Em conferência de imprensa realizada à margem de uma reunião de chefes de diplomacia da União Europeia, o ministro português dos Negócios Estrangeiros, Santos Silva, lamentou que o principal partido da oposição atribua o crescimento do Produto Interno Bruto (PIB) no primeiro trimestre do ano às “reformas realizadas pelo anterior Governo (PSD/CDS), à conjuntura internacional e na União Europeia mais favoráveis”, avança a Lusa.

“Eu não tenho nenhum comentário a fazer a não ser lamentar essa atitude.
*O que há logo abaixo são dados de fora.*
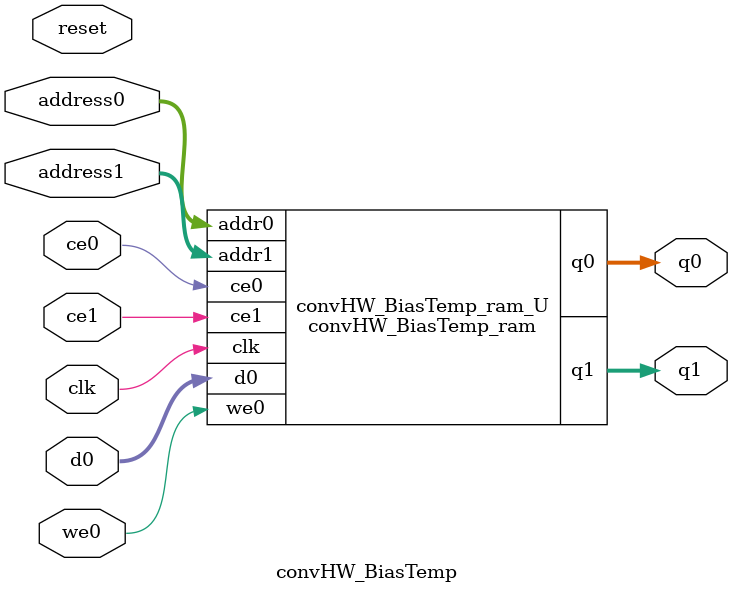
<source format=v>

`timescale 1 ns / 1 ps
module convHW_BiasTemp_ram (addr0, ce0, d0, we0, q0, addr1, ce1, q1,  clk);

parameter DWIDTH = 32;
parameter AWIDTH = 5;
parameter MEM_SIZE = 20;

input[AWIDTH-1:0] addr0;
input ce0;
input[DWIDTH-1:0] d0;
input we0;
output reg[DWIDTH-1:0] q0;
input[AWIDTH-1:0] addr1;
input ce1;
output reg[DWIDTH-1:0] q1;
input clk;

(* ram_style = "distributed" *)reg [DWIDTH-1:0] ram[0:MEM_SIZE-1];




always @(posedge clk)  
begin 
    if (ce0) 
    begin
        if (we0) 
        begin 
            ram[addr0] <= d0; 
            q0 <= d0;
        end 
        else 
            q0 <= ram[addr0];
    end
end


always @(posedge clk)  
begin 
    if (ce1) 
    begin
            q1 <= ram[addr1];
    end
end


endmodule


`timescale 1 ns / 1 ps
module convHW_BiasTemp(
    reset,
    clk,
    address0,
    ce0,
    we0,
    d0,
    q0,
    address1,
    ce1,
    q1);

parameter DataWidth = 32'd32;
parameter AddressRange = 32'd20;
parameter AddressWidth = 32'd5;
input reset;
input clk;
input[AddressWidth - 1:0] address0;
input ce0;
input we0;
input[DataWidth - 1:0] d0;
output[DataWidth - 1:0] q0;
input[AddressWidth - 1:0] address1;
input ce1;
output[DataWidth - 1:0] q1;



convHW_BiasTemp_ram convHW_BiasTemp_ram_U(
    .clk( clk ),
    .addr0( address0 ),
    .ce0( ce0 ),
    .d0( d0 ),
    .we0( we0 ),
    .q0( q0 ),
    .addr1( address1 ),
    .ce1( ce1 ),
    .q1( q1 ));

endmodule


</source>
O país precisa de partidos políticos ativos, construtivos, e ficarmos eternamente numa atitude de nos cegarmos a nós próprios perante a realidade não me parece que seja bom para ninguém”, comentou Santos Silva.
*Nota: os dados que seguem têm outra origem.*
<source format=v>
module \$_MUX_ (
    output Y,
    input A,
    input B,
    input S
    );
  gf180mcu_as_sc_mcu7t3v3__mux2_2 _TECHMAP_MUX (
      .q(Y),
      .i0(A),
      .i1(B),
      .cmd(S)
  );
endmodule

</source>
Perante os dados hoje publicados pelo Instituto Nacional de Estatística (INE) sobre o crescimento do PIB, Augusto Santos Silva explicou em Bruxelas que “o que acontece é que a economia portuguesa entrou num ciclo de recuperação”, que essa recuperação se tem acelerado nos últimos trimestres e que tal recuperação se tem feito sentir “no âmbito do combate ao desemprego, no âmbito da criação de emprego, no âmbito do investimento privado, no âmbito do desenvolvimento do comércio externo, em particular das exportações, e no âmbito do estímulo à procura interna”.

O ministro declarou ainda que esta recuperação é “compatível com uma política de reposição de rendimentos, de reposição de salários cortados, de reposição de pensões cortadas e de desagravamento da carga fiscal”, acrescentando que, “na minha opinião, até é um fruto dessa política” e reforçando que “não vale a pena desmentir este facto, não vale a pena chegar lá fora, ver chover e dizer ‘não chove’”.

Santos Silva disse na mesma ocasião que foi felicitado em Bruxelas pelo crescimento da economia portuguesa, justificando-as com o facto de ser “do interesse de nós todos que a Europa cresça”.

Recorde-se que, de acordo com os números divulgados pelo INE, a economia portuguesa cresceu 2,8% no primeiro trimestre de 2017 face ao mesmo período do ano passado e, comparativamente ao trimestre anterior, regista um crescimento de 1%.